The NAACP and the Supreme Court's 'Black Seat' On Politics Today

Jack W.Germond and Jules Witcover

August 01, 1991|By Jack W.Germond and Jules Witcover

Washington -- IN ANNOUNCING its decision to oppose the Supreme Court nomination of Judge Clarence Thomas, the NAACP appears to be holding out what is a very unrealistic hope -- that if Thomas is rejected President Bush will choose another black for the vacancy.

Dr. William F. Gibson chairman of the NAACP board said the organization " will continue to fight until an appropriate replacement who embodies the views of the majority of black Americans is nominated and confirmed," and later, responding to a question, said there "should be at least one minority black" on the court.

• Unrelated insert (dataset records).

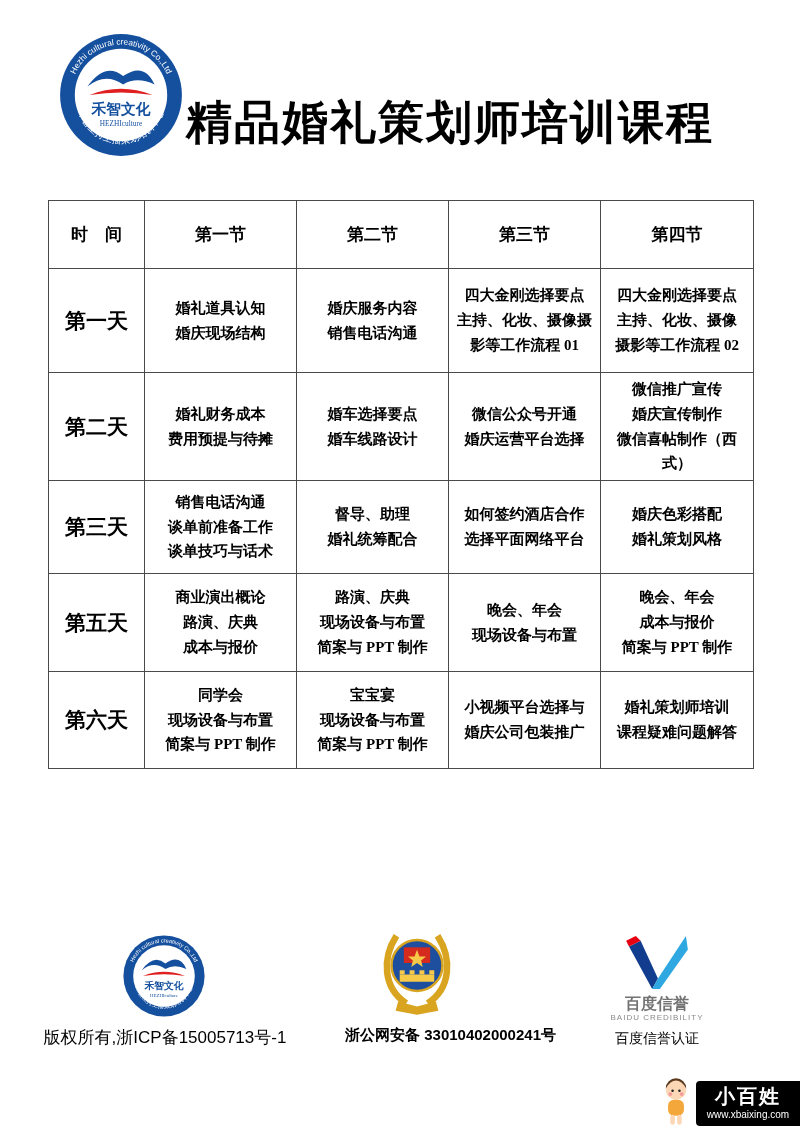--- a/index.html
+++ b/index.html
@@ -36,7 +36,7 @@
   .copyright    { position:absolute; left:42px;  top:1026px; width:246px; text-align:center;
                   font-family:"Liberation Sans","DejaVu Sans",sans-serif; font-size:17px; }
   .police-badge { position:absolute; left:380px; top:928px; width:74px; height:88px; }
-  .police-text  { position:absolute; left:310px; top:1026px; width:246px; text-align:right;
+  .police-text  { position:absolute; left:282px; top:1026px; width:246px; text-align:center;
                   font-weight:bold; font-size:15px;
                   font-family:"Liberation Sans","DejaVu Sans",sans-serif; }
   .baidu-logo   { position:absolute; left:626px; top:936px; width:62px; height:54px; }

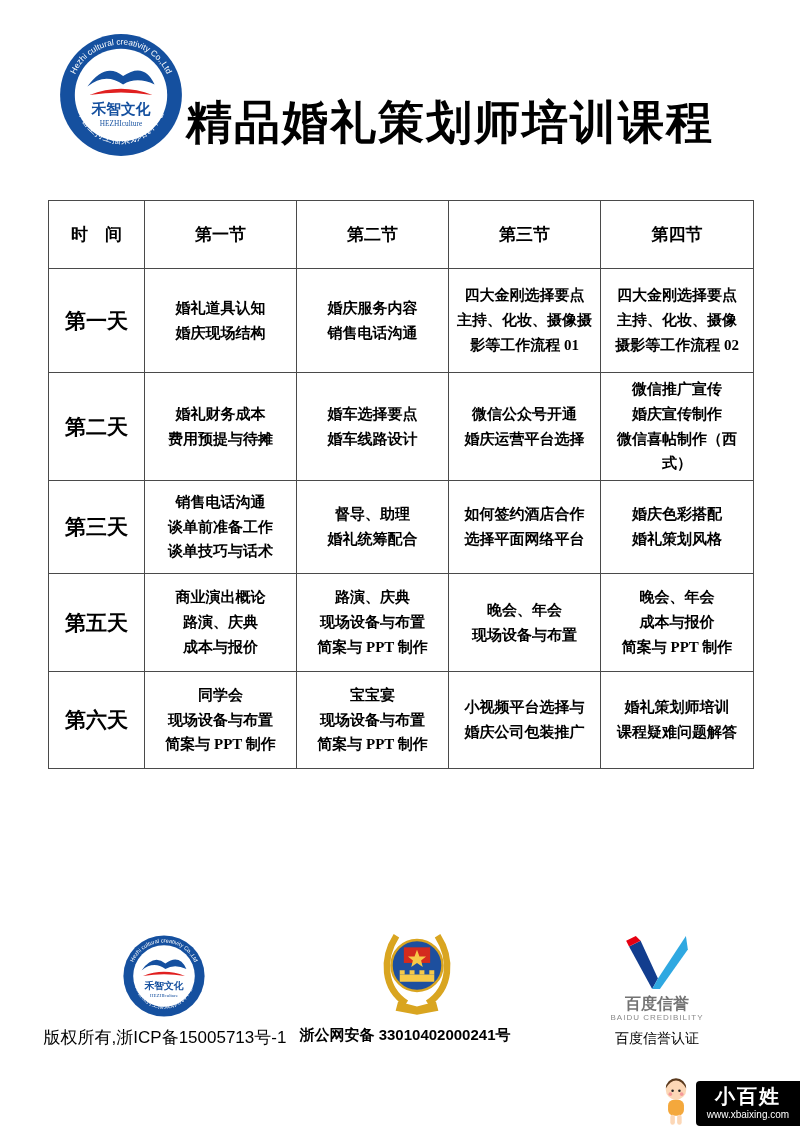--- a/index.html
+++ b/index.html
@@ -53,7 +53,7 @@
   .watermark { position:absolute; right:0; bottom:2px; display:flex; align-items:flex-end; cursor:pointer; }
   .mascot { width:36px; height:50px; margin-right:2px; }
   .wm-box {
-    width:104px; height:45px; background:#000000; border-radius:4px 0 0 4px;
+    width:104px; height:45px; background:#7f1d1d; border-radius:4px 0 0 4px;
     color:#ffffff; text-align:center; padding-top:3px;
     font-family:"Liberation Sans","DejaVu Sans",sans-serif;
   }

Bush, however, has already stated emphatically, in nominating Thomas, that he does not subscribe to the notion that the seat vacated byThurgood Marshall, the first black on the court, has now become a "black seat." In fact, he has strenuously resisted the allegation that in naming Thomas he has met a racial quota -- at precisely the time he is trumpeting his opposition to racial quotas that he insists are part of the civil rights legislation he says he will veto.

For Bush to select another black in the event that Thomas is not confirmed, the president would be contradicting himself.

Much more likely, if he can't get Thomas he will fall back on the Hispanic-American also interviewed when Marshall announced his retirement, Judge Emilio Garza, or another Hispanic.

Such a choice would have the political virtue of appealing to another ethnic minority group that Bush has long been courting, and it would serve to blunt much of the criticism from blacks that would result if he tried to fill Marshall's old seat with a white male. So, to a degree, would be the naming of a woman, such as

Judge Edith Jones, who also was on Bush's last short list.

As a result, the NAACP's decision to oppose Thomas probably means that the organization's board of directors has unwittingly voted toreplace a black nominee not to their liking with an Hispanic or a white woman who like Thomas also has a record as a conservative, and hence also not to their liking.

While the NAACP's opposition to Thomas undoubtedly strengthens greatly the hand of those against him, the effort will be, as executive director Benjamin Hooks acknowledged, distinctly an "uphill fight, as most battles of civil-rights organizations are."

With Republican Sen. John Danforth rallying his party colleagues behind Thomas, a former Danforth aide, the White House will need only seven Democratic votes to go with the 43 Republicans in the Senate. Much will depend on how Thomas fares in his confirmation hearings next month, with much of the same coalition that beat Robert Bork's nomination against him.

One NAACP board member, former Georgia state senator Julian Bond, said President Bush, regardless of what he says about there not being a black seat on the court, has indicated that he recognizes that there is, by the very fact that he selected Thomas, whose only clear qualification for the appointment -- in Bond's view -- is that he is black.

Gibson and Hooks both said that they had not been asked by the White House for the names of other qualified blacks, but that they were prepared to do so. Neither sounded, however, as if he expected the phone at NAACP headquarters to be ringing anytime soon.

What no doubt intensifies the NAACP board's opposition to Thomas is the fact that he is in line to replace not just any black on the court but Marshall, the organization's icon. "It is particularly disturbing," Gibson said of Thomas, "that one who has himself so benefitted from affirmative action now denegrates it and would deny these opportunities to other blacks."

When Gibson was asked why he wasn't willing to take a chance that Thomas, once he had lifetime tenure on the bench, might adopt positions more acceptable to the NAACP, replied: "I'm not a gambler. I don't go to Las Vegas and I don't go to Atlantic City....It's too big a gamble."

But it appears to be an even bigger gamble to hope that President Bush, if his choice of Clarence Thomas is rejected, will select another black for the Marshall vacancy. Doing so not only would force Bush to eat his own words, but would make a mockery of his opposition to anything resembling racial quotas in job hiring -- opposition that he figures will bring him a heavy FTC white blue-collar vote next year.